Students from Paragon Charter Academy’s Robotics Club recently competed in First Lego League® (FLL), a global robotics competition. The tournament inspires young people in kindergarten through high school to engage in exciting mentor-based programs that build science, engineering, and technology skills. The competition also aims to help students and teachers build a better future together.
The tournament provides students the opportunity to participate in hands-on STEM experiences that foster well-rounded life skills including self-confidence, communication, and leadership. Each year, the program is built around real-world challenges that engage children in research, problem-solving, coding, and engineering.
“Success in our modern economy demands a wide set of skills, including STEM knowledge, digital literacy, leadership, strong problem-solving, and team-building abilities,” said Sheetal Rathod, paraprofessional at Paragon Charter Academy. “All students need access to opportunities to develop these highly adaptable skills early and often, so they’re better prepared to take on challenges and opportunities throughout their lives and careers and reach their full potential.”
For the second year, Paragon entered a team of students from fourth and fifth grade, with a fun and creative team name: Paragon Awesome City Shapers (P.A.C.S.). Throughout the tournament, students were required to prepare and present on three judging components, including Core Values, Innovation Project, and Robot Design.
To demonstrate their understanding of the tournament’s Core Values, students needed to express the FIRST philosophies of gracious professionalism and cooperation by demonstrating the following values: discovery, innovation, impact, inclusion, teamwork, and fun.

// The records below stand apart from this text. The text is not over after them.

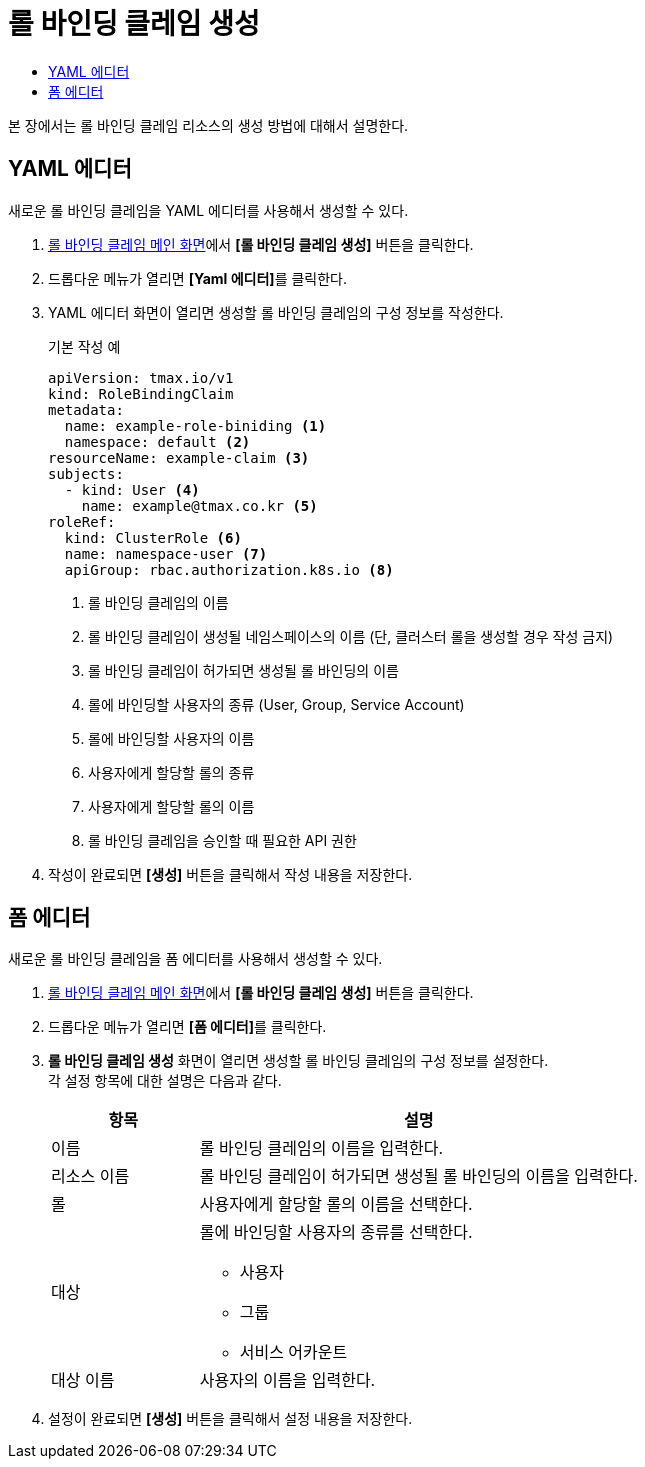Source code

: = 롤 바인딩 클레임 생성
:toc:
:toc-title:

본 장에서는 롤 바인딩 클레임 리소스의 생성 방법에 대해서 설명한다.

== YAML 에디터

새로운 롤 바인딩 클레임을 YAML 에디터를 사용해서 생성할 수 있다.

. <<../console_menu_sub/permission#img-role-binding-claim-main,롤 바인딩 클레임 메인 화면>>에서 *[롤 바인딩 클레임 생성]* 버튼을 클릭한다.
. 드롭다운 메뉴가 열리면 **[Yaml 에디터]**를 클릭한다.
. YAML 에디터 화면이 열리면 생성할 롤 바인딩 클레임의 구성 정보를 작성한다.
+
.기본 작성 예
[source,yaml]
----
apiVersion: tmax.io/v1
kind: RoleBindingClaim
metadata:
  name: example-role-biniding <1>
  namespace: default <2>
resourceName: example-claim <3>
subjects:
  - kind: User <4>
    name: example@tmax.co.kr <5>
roleRef:
  kind: ClusterRole <6>
  name: namespace-user <7>
  apiGroup: rbac.authorization.k8s.io <8>
----
+
<1> 롤 바인딩 클레임의 이름
<2> 롤 바인딩 클레임이 생성될 네임스페이스의 이름 (단, 클러스터 롤을 생성할 경우 작성 금지)
<3> 롤 바인딩 클레임이 허가되면 생성될 롤 바인딩의 이름
<4> 롤에 바인딩할 사용자의 종류 (User, Group, Service Account)
<5> 롤에 바인딩할 사용자의 이름
<6> 사용자에게 할당할 롤의 종류
<7> 사용자에게 할당할 롤의 이름
<8> 롤 바인딩 클레임을 승인할 때 필요한 API 권한
. 작성이 완료되면 *[생성]* 버튼을 클릭해서 작성 내용을 저장한다.

== 폼 에디터

새로운 롤 바인딩 클레임을 폼 에디터를 사용해서 생성할 수 있다.

. <<../console_menu_sub/permission#img-role-binding-claim-main,롤 바인딩 클레임 메인 화면>>에서 *[롤 바인딩 클레임 생성]* 버튼을 클릭한다.
. 드롭다운 메뉴가 열리면 **[폼 에디터]**를 클릭한다.
. *롤 바인딩 클레임 생성* 화면이 열리면 생성할 롤 바인딩 클레임의 구성 정보를 설정한다. +
각 설정 항목에 대한 설명은 다음과 같다.
+
[width="100%",options="header", cols="1,3a"]
|====================
|항목|설명  
|이름|롤 바인딩 클레임의 이름을 입력한다.
|리소스 이름|롤 바인딩 클레임이 허가되면 생성될 롤 바인딩의 이름을 입력한다.
|롤|사용자에게 할당할 롤의 이름을 선택한다.
|대상|롤에 바인딩할 사용자의 종류를 선택한다.

* 사용자
* 그룹
* 서비스 어카운트
|대상 이름|사용자의 이름을 입력한다.
|====================
. 설정이 완료되면 *[생성]* 버튼을 클릭해서 설정 내용을 저장한다.
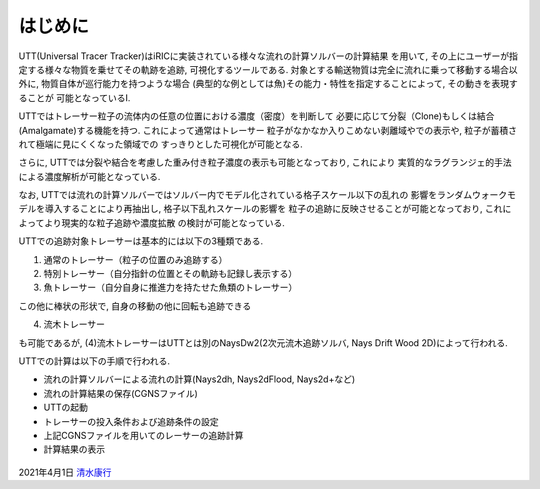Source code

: はじめに
============

UTT(Universal Tracer Tracker)はiRICに実装されている様々な流れの計算ソルバーの計算結果
を用いて, その上にユーザーが指定する様々な物質を乗せてその軌跡を追跡, 可視化するツールである. 
対象とする輸送物質は完全に流れに乗って移動する場合以外に, 物質自体が巡行能力を持つような場合
(典型的な例としては魚)その能力・特性を指定することによって, その動きを表現することが
可能となっているI. 

UTTではトレーサー粒子の流体内の任意の位置における濃度（密度）を判断して
必要に応じて分裂（Clone)もしくは結合(Amalgamate)する機能を持つ. これによって通常はトレーサー
粒子がなかなか入りこめない剥離域やでの表示や, 粒子が蓄積されて極端に見にくくなった領域での
すっきりとした可視化が可能となる. 

さらに, UTTでは分裂や結合を考慮した重み付き粒子濃度の表示も可能となっており, これにより
実質的なラグランジェ的手法による濃度解析が可能となっている. 

なお, UTTでは流れの計算ソルバーではソルバー内でモデル化されている格子スケール以下の乱れの
影響をランダムウォークモデルを導入することにより再抽出し, 格子以下乱れスケールの影響を
粒子の追跡に反映させることが可能となっており, これによってより現実的な粒子追跡や濃度拡散
の検討が可能となっている. 

UTTでの追跡対象トレーサーは基本的には以下の3種類である. 

(1) 通常のトレーサー（粒子の位置のみ追跡する）

(2) 特別トレーサー（自分指針の位置とその軌跡も記録し表示する）

(3) 魚トレーサー（自分自身に推進力を持たせた魚類のトレーサー）

この他に棒状の形状で, 自身の移動の他に回転も追跡できる

(4) 流木トレーサー

も可能であるが, (4)流木トレーサーはUTTとは別のNaysDw2(2次元流木追跡ソルバ, 
Nays Drift Wood 2D)によって行われる. 

UTTでの計算は以下の手順で行われる. 

- 流れの計算ソルバーによる流れの計算(Nays2dh, Nays2dFlood, Nays2d+など)

- 流れの計算結果の保存(CGNSファイル)

- UTTの起動

- トレーサーの投入条件および追跡条件の設定

- 上記CGNSファイルを用いてのレーサーの追跡計算

- 計算結果の表示




.. figure:: images/ishikari_kako.gif


.. figure:: images/yasu.png
   :width: 200pt
   :target: https://rivmodel.rivpac.com/

.. figure:: images/iric.jpg
   :width: 200pt
   :target: https://i-ric.org/

2021年4月1日
`清水康行 <https://rivmodel.rivpac.com/>`_

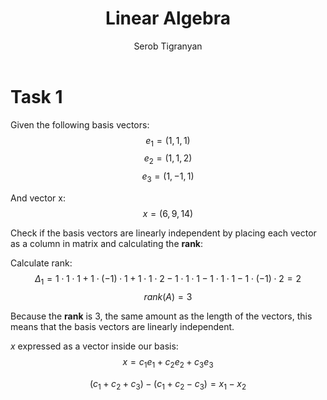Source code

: #+AUTHOR: Serob Tigranyan
#+TITLE: Linear Algebra
#+LATEX_HEADER: \usepackage{mathptmx}  % Times font
#+LATEX_HEADER: \usepackage{helvet}   % Helvetica font
#+LATEX_HEADER: \renewcommand{\familydefault}{\sfdefault} % Sans-serif as default
#+LATEX_HEADER: \usepackage{titlesec}
#+LATEX_HEADER: \usepackage{lmodern}
#+LATEX_HEADER: \usepackage{amsmath}

\newpage

* Task 1
Given the following basis vectors:
\[
e_1=(1,1,1)
\]
\[
e_2=(1,1,2)
\]
\[
e_3=(1,-1,1)
\]

And vector x:
\[
x=(6,9,14)
\]

Check if the basis vectors are linearly independent by placing each vector as a column in matrix and calculating the *rank*:
#+BEGIN_EXPORT latex
\[
 A =
 \begin{bmatrix}
 1 & 1 & 1 \\
 1 & 1 & -1 \\
 1 & 2 & 1
 \end{bmatrix}
\]
#+END_EXPORT

Calculate rank:
\[
\Delta_1 = 1 \cdot 1 \cdot 1 + 1 \cdot (-1) \cdot 1 + 1 \cdot 1 \cdot 2 - 1 \cdot 1 \cdot 1 - 1 \cdot 1 \cdot 1 - 1 \cdot (-1) \cdot 2 = 2
\]
\[
rank(A) = 3
\]

Because the *rank* is 3, the same amount as the length of the vectors, this means that the basis vectors are linearly independent.

$x$ expressed as a vector inside our basis:
\[
x = c_1 e_1 + c_2 e_2 + c_3 e_3
\]

#+BEGIN_EXPORT latex
\[
 \left\{
 \begin{align}
 c_1 + c_2 + c_3 = x_1 \\
 c_1 + c_2 - c_3 = x_2 \\
 c_1 + 2c_2 + c_3 = x_3
 \end{align}
\]
#+END_EXPORT

\[
(c_1 + c_2 + c_3) - (c_1 + c_2 - c_3) = x_1 - x_2
\]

The judging for the Innovation Project category required competitors to work as a team to identify a real-world problem regarding building spaces in the community, they then needed to design a solution to that problem, and finally share the solution.
The third component of the tournament asked students to design a robot and program it to perform 13 missions given by the FLL team. Every mission earns the team points after being judged based on their performance during a timed duration in the tournament.
“I am so proud of the team for showing great teamwork,” said Rathod. “They followed all core values and impressed the judges with their presentation skills, innovative ideas, and immediate personal solutions.”
In preparation for the FLL competition, the Paragon Robotics club started meeting at the beginning of the school year. The team met every Tuesday and Thursday after school for an hour. As the tournament drew nearer, the team held extra practices on Saturdays. The team's outstanding performance in all aspects of the tournament helped them to qualify for the State Championship taking place this month.
P.A.C.S. decided to take on the challenge of identifying how to build affordable, energy-efficient, and nature-friendly living spaces from recycled plastic waste, using 3D printing technology. Rathod shared that in addition to providing a strong academic challenge for students now, competing in FLL also helps prepare students for their future careers.
“As the U.S. has transformed rapidly to an information-based economy, employment in science, technology, engineering, and math occupations has grown,” said Rathod. “Since 1990, STEM employment has grown 79% from 9.7 million to 17.3 million, and computer jobs have seen a whopping 338% increase over the same period. STEM jobs have relatively high earnings compared with many non-STEM jobs."